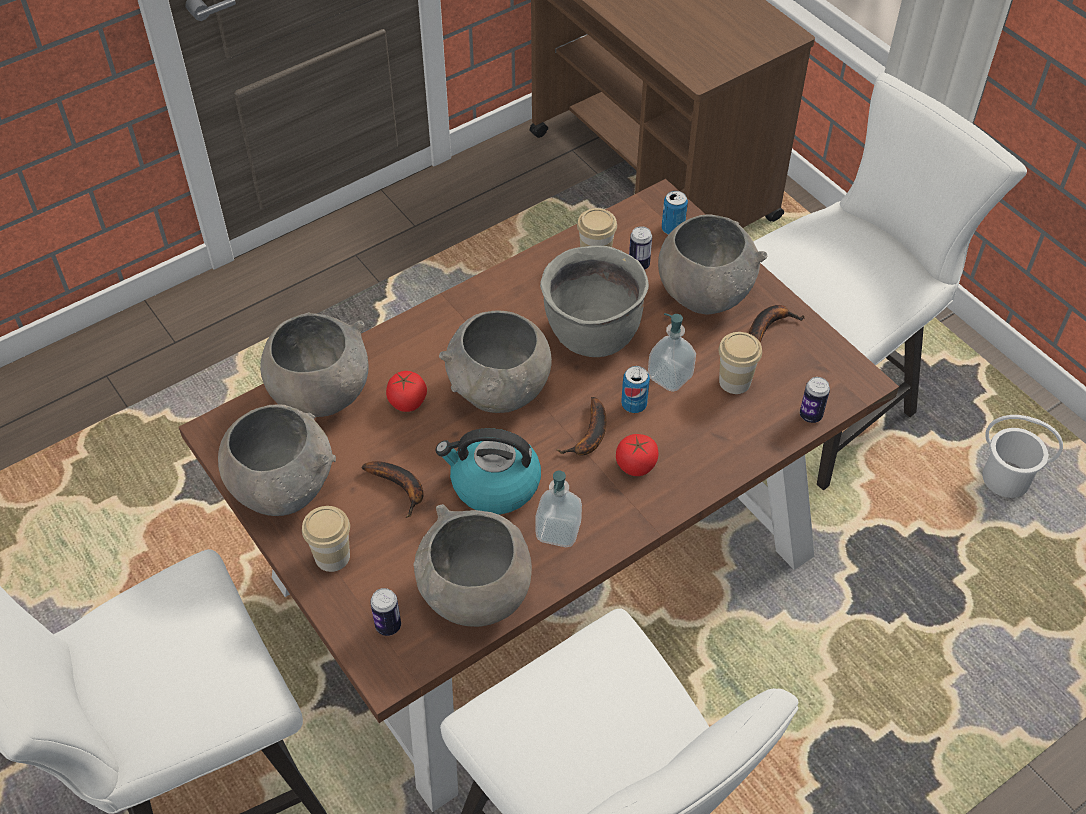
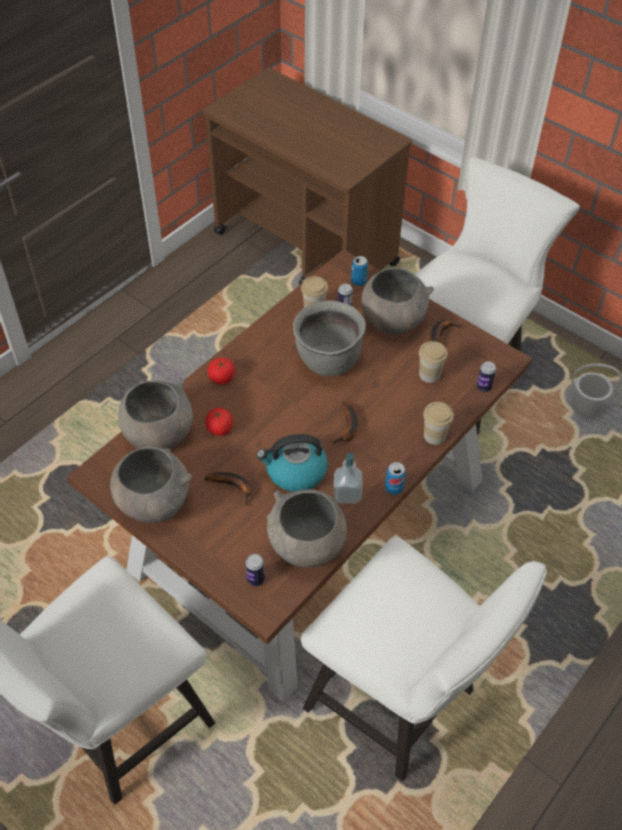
camera: 15 degrees left, 0 degrees up
(332, 556) = (203, 542): cup -> cup (434, 435)
(499, 392) = (279, 410): grey bowl -> none
(634, 404) = (370, 402): can -> can (394, 488)
(636, 465) = (383, 441): tomato -> tomato (222, 378)
(670, 376) = (387, 379): soap dispenser -> none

____________________

What the exercise asks:
Every entry above needs to be duplicated precisely, and none of the pictures should appear.

Result:
camera: 15 degrees left, 0 degrees up
(332, 556) = (203, 542): cup -> cup (434, 435)
(499, 392) = (279, 410): grey bowl -> none
(634, 404) = (370, 402): can -> can (394, 488)
(636, 465) = (383, 441): tomato -> tomato (222, 378)
(670, 376) = (387, 379): soap dispenser -> none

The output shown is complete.